Task —
Search the records for lines that contain the word "HALMED". Copy them all.

Record excerpts START

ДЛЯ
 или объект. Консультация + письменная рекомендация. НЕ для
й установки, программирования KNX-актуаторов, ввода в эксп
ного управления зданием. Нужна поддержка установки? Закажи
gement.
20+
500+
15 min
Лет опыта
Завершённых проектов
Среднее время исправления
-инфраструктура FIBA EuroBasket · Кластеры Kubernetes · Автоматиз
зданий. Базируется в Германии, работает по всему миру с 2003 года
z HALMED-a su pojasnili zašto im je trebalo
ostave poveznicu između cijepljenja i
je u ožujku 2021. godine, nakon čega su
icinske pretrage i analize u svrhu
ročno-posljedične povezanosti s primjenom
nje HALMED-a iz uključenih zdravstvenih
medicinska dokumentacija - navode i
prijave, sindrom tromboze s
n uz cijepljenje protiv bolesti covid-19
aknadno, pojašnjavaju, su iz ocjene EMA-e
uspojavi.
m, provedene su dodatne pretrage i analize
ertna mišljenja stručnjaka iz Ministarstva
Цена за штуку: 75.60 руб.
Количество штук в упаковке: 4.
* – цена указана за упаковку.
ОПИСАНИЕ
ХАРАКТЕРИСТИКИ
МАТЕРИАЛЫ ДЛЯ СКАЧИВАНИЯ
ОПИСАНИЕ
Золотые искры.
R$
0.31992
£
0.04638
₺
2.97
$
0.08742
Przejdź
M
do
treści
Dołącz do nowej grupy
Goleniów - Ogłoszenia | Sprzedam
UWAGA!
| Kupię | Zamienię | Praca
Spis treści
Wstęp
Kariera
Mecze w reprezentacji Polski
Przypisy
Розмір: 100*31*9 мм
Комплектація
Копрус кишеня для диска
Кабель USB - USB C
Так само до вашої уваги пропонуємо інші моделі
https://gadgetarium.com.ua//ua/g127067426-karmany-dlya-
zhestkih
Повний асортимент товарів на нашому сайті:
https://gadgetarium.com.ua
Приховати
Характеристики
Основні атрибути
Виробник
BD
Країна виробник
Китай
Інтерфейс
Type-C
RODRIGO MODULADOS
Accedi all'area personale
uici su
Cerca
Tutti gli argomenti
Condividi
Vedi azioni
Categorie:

Record excerpts END

Completed exercise —
z HALMED-a su pojasnili zašto im je trebalo
nje HALMED-a iz uključenih zdravstvenih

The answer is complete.